*** Data records ***

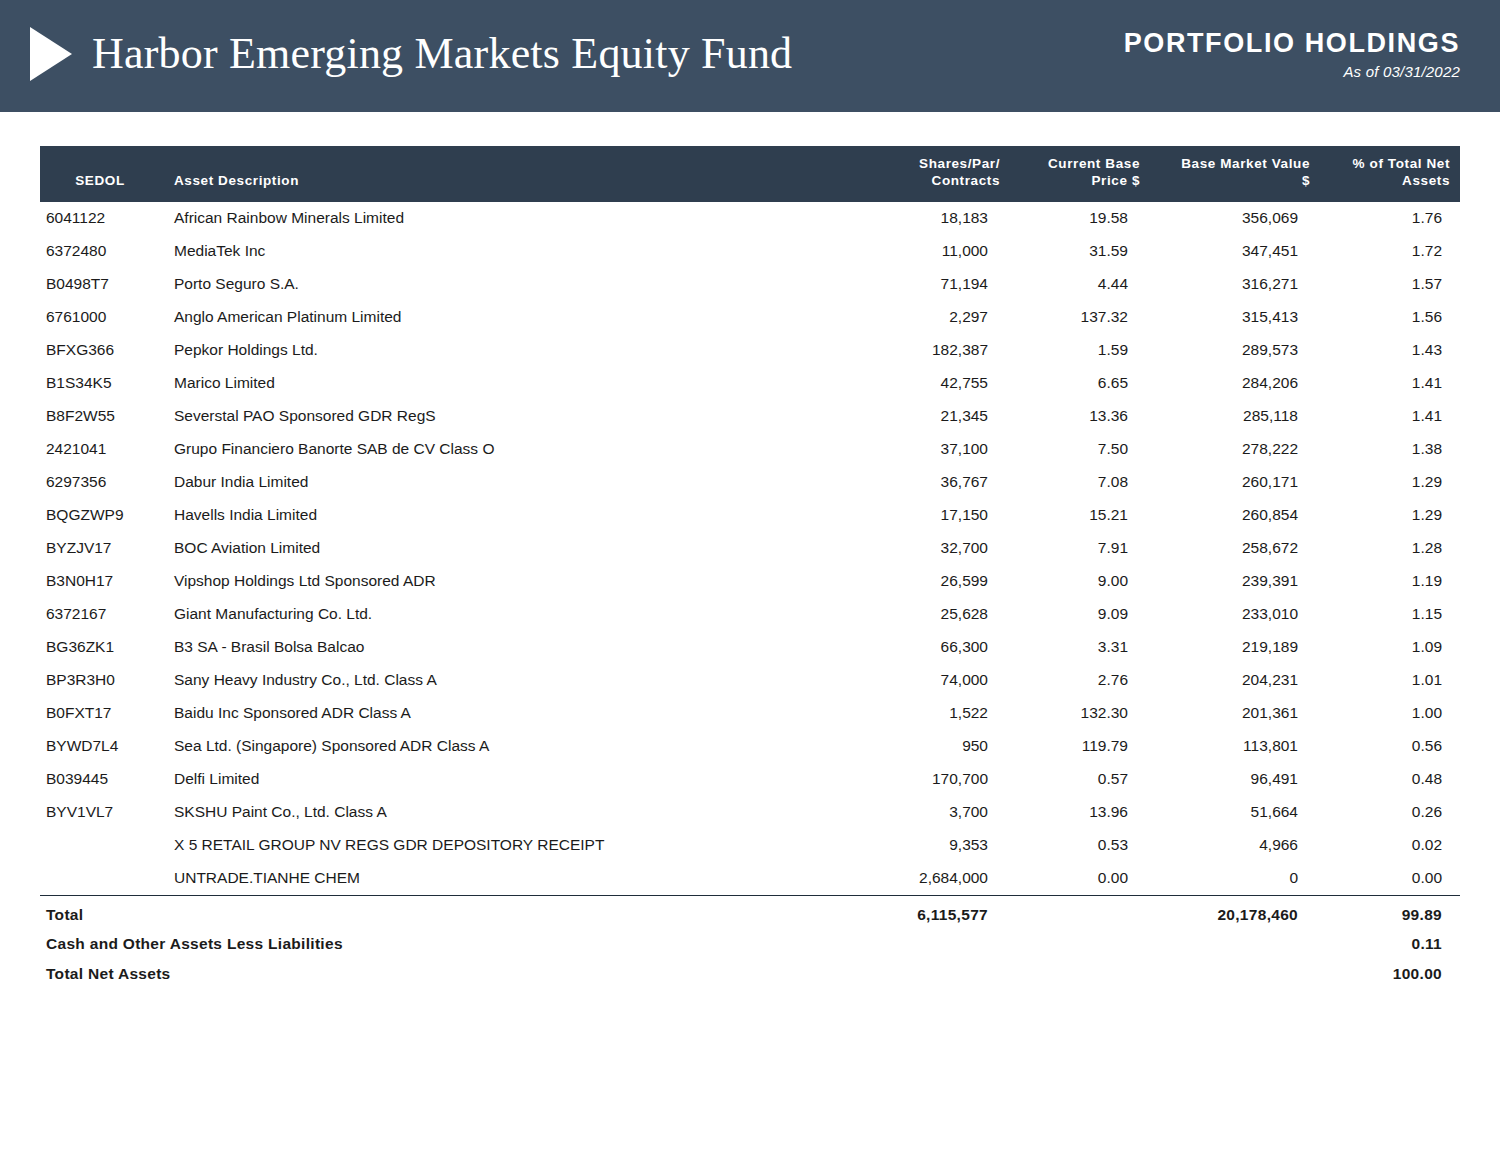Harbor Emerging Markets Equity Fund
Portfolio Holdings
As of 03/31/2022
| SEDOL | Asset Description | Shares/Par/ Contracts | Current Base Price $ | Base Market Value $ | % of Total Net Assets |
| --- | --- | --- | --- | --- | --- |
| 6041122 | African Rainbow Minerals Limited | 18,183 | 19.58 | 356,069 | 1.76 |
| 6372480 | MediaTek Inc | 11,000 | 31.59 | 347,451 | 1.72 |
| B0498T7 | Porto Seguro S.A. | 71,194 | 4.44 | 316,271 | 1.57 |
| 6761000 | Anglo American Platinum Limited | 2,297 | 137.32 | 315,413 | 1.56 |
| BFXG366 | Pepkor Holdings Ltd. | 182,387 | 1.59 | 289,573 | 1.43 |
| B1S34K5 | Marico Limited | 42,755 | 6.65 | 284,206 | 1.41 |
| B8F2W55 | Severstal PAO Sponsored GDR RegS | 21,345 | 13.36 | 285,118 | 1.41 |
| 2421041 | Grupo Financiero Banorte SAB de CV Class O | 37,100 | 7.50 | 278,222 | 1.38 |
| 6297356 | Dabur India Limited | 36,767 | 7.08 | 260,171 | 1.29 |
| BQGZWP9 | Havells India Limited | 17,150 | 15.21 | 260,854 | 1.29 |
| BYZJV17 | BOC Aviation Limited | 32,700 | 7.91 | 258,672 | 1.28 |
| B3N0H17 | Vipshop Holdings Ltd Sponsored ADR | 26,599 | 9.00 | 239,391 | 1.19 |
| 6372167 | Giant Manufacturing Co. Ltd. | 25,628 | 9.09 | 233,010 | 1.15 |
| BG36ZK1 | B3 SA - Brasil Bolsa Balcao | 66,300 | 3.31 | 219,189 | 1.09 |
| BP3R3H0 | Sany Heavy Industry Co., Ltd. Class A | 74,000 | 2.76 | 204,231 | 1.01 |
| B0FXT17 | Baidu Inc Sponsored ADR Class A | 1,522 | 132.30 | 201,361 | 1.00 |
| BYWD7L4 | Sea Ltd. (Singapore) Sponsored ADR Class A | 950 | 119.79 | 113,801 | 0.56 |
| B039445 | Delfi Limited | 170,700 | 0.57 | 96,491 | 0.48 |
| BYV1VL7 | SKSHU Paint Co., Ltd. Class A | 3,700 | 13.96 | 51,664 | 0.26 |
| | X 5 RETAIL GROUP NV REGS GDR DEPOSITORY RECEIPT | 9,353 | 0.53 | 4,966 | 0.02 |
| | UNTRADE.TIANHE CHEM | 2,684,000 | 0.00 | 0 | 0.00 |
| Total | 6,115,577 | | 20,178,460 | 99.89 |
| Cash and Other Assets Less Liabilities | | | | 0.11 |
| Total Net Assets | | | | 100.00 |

*** End of Data records ***

-- Required work --
If a line in the material above contains the word "Total", copy it.

-- Response to the task --
| SEDOL | Asset Description | Shares/Par/ Contracts | Current Base Price $ | Base Market Value $ | % of Total Net Assets |
| Total | 6,115,577 | | 20,178,460 | 99.89 |
| Total Net Assets | | | | 100.00 |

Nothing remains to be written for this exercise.